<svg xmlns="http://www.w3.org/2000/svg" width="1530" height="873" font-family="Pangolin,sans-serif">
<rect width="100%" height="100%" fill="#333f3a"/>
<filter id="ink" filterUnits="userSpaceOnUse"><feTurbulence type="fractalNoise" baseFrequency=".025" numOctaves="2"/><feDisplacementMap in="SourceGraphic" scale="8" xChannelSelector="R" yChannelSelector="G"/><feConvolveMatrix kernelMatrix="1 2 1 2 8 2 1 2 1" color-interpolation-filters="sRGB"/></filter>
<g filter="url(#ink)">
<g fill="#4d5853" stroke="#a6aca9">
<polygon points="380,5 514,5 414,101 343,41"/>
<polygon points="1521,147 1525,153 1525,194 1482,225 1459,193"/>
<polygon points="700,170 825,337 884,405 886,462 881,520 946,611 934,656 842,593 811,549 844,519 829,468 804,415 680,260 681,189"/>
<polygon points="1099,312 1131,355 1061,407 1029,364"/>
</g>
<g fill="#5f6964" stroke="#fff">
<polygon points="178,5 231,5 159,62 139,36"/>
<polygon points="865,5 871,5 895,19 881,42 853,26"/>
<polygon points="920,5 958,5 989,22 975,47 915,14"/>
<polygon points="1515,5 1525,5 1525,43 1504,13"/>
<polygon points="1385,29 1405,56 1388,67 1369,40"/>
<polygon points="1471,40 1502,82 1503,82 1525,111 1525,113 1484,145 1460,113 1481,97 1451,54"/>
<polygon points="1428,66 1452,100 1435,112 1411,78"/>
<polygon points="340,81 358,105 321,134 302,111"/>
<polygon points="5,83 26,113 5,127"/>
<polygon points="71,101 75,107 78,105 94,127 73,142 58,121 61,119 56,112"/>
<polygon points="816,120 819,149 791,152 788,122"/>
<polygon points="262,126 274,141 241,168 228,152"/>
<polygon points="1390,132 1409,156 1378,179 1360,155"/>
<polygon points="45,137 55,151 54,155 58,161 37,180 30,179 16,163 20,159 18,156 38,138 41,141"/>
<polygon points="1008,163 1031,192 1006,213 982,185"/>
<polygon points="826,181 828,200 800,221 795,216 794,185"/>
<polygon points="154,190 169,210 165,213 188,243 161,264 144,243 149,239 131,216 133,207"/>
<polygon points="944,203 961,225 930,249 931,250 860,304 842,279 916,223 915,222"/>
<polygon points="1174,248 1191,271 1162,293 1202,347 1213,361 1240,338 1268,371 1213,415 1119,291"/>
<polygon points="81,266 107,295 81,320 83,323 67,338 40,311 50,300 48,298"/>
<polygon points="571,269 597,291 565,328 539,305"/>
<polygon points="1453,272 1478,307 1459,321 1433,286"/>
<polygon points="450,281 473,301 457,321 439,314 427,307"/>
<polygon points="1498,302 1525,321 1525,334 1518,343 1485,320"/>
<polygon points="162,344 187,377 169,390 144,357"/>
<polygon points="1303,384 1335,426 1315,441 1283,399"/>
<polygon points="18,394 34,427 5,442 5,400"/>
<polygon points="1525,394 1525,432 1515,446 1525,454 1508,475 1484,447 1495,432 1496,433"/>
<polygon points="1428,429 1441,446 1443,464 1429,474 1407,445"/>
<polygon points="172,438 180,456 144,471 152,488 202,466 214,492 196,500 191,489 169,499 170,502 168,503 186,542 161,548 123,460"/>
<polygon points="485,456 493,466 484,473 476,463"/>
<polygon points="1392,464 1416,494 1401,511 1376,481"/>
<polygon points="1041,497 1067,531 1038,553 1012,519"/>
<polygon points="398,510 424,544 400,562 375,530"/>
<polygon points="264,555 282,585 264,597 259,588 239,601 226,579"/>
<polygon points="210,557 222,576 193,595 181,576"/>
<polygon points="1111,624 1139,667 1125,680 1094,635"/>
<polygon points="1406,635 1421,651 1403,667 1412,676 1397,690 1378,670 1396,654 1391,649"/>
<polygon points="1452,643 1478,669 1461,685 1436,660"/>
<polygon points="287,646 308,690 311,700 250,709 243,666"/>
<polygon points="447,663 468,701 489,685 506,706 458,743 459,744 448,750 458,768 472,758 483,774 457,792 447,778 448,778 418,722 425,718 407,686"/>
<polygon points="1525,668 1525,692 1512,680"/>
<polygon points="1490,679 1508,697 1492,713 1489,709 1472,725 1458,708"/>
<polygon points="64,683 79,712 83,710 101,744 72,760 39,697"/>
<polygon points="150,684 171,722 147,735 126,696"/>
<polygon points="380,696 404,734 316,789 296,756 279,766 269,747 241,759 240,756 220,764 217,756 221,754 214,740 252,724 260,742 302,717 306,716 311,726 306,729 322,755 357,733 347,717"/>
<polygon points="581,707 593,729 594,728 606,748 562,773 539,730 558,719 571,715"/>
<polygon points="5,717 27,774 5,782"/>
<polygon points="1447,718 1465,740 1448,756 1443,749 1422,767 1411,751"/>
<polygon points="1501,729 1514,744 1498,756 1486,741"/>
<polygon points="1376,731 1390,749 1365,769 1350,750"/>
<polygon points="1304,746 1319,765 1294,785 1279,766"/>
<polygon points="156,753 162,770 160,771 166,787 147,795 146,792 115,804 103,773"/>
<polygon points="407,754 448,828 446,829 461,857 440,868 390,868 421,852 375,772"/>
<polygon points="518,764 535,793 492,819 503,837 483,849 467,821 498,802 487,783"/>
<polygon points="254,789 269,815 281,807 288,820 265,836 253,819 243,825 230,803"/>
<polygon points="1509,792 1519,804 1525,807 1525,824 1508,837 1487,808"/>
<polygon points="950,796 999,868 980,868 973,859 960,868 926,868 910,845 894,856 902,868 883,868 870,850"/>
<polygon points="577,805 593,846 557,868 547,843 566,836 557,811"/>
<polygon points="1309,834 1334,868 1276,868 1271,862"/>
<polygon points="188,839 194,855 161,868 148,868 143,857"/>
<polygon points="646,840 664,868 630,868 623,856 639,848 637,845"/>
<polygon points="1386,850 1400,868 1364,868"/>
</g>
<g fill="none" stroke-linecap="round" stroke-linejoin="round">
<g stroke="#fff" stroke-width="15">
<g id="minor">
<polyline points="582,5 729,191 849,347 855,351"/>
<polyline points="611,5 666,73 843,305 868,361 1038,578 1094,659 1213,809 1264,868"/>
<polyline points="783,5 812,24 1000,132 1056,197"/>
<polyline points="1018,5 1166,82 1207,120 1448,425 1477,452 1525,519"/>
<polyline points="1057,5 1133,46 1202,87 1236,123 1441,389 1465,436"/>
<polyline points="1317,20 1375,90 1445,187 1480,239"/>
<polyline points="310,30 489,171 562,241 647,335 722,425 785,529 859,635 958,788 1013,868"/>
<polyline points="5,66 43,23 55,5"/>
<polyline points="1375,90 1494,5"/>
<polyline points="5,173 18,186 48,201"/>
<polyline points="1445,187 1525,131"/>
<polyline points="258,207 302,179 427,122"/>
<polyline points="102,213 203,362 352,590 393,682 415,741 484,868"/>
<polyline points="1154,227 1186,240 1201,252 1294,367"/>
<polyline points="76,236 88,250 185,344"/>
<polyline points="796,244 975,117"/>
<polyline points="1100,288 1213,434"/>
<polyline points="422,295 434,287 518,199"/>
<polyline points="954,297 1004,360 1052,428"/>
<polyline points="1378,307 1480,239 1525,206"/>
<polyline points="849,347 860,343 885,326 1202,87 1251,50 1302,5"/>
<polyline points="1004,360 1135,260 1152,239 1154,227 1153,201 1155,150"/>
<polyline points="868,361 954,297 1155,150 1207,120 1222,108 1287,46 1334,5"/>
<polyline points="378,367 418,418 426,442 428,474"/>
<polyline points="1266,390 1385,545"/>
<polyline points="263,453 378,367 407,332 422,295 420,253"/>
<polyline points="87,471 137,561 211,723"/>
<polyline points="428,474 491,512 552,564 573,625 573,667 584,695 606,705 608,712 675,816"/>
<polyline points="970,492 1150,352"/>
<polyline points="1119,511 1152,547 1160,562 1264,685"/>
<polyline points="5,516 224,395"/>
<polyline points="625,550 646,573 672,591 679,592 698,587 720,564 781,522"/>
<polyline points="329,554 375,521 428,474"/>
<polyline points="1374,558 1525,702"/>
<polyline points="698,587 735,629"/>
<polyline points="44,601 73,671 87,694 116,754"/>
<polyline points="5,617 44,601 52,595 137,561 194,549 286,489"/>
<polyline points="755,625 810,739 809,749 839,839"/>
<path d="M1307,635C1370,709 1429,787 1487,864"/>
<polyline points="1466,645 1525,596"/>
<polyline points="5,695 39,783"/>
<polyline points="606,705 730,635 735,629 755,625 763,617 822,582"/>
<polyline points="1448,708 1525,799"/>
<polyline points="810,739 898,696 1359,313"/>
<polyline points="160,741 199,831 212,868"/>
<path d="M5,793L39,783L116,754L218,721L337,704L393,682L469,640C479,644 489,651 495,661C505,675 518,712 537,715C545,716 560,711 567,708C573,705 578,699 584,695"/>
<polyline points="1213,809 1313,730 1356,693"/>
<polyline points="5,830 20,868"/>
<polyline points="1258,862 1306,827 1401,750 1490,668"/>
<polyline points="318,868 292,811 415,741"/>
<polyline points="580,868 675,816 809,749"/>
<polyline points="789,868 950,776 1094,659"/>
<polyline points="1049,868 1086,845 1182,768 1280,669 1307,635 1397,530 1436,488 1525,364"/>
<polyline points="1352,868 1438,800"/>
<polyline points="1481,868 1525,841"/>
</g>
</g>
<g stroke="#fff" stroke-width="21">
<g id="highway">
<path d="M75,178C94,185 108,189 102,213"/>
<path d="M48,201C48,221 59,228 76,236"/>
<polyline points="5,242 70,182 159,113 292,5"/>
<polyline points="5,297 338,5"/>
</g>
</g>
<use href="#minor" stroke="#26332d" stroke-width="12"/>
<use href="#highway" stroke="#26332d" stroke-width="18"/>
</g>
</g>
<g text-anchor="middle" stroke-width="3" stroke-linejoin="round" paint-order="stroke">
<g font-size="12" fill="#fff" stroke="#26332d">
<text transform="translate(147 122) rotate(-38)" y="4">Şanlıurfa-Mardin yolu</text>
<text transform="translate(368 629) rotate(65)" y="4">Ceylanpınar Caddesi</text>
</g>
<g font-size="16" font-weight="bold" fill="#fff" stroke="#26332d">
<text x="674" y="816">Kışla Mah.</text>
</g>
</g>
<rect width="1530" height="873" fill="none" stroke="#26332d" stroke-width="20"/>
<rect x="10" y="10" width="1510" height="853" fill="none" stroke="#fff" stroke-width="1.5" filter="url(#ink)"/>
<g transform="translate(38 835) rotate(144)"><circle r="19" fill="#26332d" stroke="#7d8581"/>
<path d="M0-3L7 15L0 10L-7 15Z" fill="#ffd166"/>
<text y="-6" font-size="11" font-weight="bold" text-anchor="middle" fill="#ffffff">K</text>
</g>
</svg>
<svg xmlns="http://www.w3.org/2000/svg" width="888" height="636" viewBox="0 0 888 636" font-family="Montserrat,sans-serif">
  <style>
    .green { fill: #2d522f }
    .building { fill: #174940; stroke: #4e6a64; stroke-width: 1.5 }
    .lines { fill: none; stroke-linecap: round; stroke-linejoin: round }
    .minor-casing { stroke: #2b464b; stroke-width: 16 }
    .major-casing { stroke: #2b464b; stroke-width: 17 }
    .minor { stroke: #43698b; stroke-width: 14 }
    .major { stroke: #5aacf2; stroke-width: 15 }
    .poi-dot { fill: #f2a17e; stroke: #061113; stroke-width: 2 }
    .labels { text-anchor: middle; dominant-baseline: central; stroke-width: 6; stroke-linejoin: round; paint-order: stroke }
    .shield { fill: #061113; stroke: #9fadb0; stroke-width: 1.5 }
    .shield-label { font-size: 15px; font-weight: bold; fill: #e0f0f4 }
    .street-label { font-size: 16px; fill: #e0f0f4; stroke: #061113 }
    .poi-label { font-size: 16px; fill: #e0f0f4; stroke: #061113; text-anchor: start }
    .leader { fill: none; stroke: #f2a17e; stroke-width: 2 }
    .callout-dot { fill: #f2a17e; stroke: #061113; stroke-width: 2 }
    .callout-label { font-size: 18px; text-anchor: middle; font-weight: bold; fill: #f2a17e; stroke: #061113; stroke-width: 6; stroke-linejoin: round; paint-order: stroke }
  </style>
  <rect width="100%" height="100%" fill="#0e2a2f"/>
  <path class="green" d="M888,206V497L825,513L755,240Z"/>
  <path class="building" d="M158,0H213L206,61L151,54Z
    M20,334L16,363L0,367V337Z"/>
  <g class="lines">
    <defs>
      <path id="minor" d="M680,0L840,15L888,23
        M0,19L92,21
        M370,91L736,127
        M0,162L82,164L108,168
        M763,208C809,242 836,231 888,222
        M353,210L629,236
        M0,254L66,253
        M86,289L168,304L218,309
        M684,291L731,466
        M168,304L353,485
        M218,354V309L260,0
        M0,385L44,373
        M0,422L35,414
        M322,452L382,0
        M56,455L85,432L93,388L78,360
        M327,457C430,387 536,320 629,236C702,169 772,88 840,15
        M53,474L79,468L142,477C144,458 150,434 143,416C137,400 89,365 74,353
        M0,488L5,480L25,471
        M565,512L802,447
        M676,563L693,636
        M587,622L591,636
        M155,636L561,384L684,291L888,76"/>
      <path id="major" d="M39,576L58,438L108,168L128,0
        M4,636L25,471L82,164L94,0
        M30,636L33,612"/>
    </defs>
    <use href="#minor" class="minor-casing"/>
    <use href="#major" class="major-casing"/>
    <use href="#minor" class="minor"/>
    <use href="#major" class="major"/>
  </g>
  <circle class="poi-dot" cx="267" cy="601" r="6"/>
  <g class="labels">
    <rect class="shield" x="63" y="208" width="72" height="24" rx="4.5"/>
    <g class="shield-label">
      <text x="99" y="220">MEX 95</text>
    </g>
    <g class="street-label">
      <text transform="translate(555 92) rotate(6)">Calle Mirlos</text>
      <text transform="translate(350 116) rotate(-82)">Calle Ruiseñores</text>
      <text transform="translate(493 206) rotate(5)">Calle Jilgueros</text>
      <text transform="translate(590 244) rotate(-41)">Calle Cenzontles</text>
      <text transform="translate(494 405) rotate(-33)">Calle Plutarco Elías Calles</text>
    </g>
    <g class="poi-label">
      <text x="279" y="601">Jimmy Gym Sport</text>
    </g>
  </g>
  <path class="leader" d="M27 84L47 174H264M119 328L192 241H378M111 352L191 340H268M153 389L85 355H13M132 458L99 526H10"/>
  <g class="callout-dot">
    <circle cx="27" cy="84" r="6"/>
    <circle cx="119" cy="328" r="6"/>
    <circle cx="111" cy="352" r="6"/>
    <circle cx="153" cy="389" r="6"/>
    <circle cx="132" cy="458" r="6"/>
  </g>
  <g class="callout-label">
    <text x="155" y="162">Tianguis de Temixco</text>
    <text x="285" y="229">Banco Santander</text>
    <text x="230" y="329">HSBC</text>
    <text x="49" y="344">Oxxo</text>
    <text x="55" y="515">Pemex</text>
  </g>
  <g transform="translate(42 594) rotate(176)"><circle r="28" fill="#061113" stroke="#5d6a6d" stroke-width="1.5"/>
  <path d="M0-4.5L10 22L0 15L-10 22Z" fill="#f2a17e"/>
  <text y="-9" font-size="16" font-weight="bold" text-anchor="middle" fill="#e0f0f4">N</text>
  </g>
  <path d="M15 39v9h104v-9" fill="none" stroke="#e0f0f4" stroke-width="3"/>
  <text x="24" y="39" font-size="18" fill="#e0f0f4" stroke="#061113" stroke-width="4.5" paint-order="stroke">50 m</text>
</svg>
★ ★ ★ ★ ★
Whenever the string "linecap" shows up in a line of the records, copy that line.

SOLUTION FOR THIS PROBLEM →
<g fill="none" stroke-linecap="round" stroke-linejoin="round">
    .lines { fill: none; stroke-linecap: round; stroke-linejoin: round }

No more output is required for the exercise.